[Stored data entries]
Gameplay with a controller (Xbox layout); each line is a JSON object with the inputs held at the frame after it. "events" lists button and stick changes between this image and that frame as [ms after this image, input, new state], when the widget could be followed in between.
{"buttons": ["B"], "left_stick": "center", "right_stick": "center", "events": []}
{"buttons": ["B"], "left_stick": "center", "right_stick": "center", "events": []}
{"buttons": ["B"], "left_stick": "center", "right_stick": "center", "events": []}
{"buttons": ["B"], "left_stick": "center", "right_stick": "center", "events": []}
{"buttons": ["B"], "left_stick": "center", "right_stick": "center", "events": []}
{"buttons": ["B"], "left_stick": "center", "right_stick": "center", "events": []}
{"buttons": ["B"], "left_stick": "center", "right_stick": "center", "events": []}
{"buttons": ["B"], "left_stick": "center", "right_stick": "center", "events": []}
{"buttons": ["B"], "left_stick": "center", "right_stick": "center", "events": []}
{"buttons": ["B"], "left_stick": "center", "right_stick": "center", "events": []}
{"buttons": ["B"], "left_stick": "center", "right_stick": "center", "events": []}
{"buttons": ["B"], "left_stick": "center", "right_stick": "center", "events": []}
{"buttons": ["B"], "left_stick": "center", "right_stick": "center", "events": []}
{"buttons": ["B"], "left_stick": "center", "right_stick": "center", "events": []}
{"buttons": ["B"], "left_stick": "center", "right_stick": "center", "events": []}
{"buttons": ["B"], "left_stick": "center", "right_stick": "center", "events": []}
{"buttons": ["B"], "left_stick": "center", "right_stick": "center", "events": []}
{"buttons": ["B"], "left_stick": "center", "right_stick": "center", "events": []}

* _To do_: The records above are to be duplicated word for word.

* _Response area_:
Gameplay with a controller (Xbox layout); each line is a JSON object with the inputs held at the frame after it. "events" lists button and stick changes between this image and that frame as [ms after this image, input, new state], when the widget could be followed in between.
{"buttons": ["B"], "left_stick": "center", "right_stick": "center", "events": []}
{"buttons": ["B"], "left_stick": "center", "right_stick": "center", "events": []}
{"buttons": ["B"], "left_stick": "center", "right_stick": "center", "events": []}
{"buttons": ["B"], "left_stick": "center", "right_stick": "center", "events": []}
{"buttons": ["B"], "left_stick": "center", "right_stick": "center", "events": []}
{"buttons": ["B"], "left_stick": "center", "right_stick": "center", "events": []}
{"buttons": ["B"], "left_stick": "center", "right_stick": "center", "events": []}
{"buttons": ["B"], "left_stick": "center", "right_stick": "center", "events": []}
{"buttons": ["B"], "left_stick": "center", "right_stick": "center", "events": []}
{"buttons": ["B"], "left_stick": "center", "right_stick": "center", "events": []}
{"buttons": ["B"], "left_stick": "center", "right_stick": "center", "events": []}
{"buttons": ["B"], "left_stick": "center", "right_stick": "center", "events": []}
{"buttons": ["B"], "left_stick": "center", "right_stick": "center", "events": []}
{"buttons": ["B"], "left_stick": "center", "right_stick": "center", "events": []}
{"buttons": ["B"], "left_stick": "center", "right_stick": "center", "events": []}
{"buttons": ["B"], "left_stick": "center", "right_stick": "center", "events": []}
{"buttons": ["B"], "left_stick": "center", "right_stick": "center", "events": []}
{"buttons": ["B"], "left_stick": "center", "right_stick": "center", "events": []}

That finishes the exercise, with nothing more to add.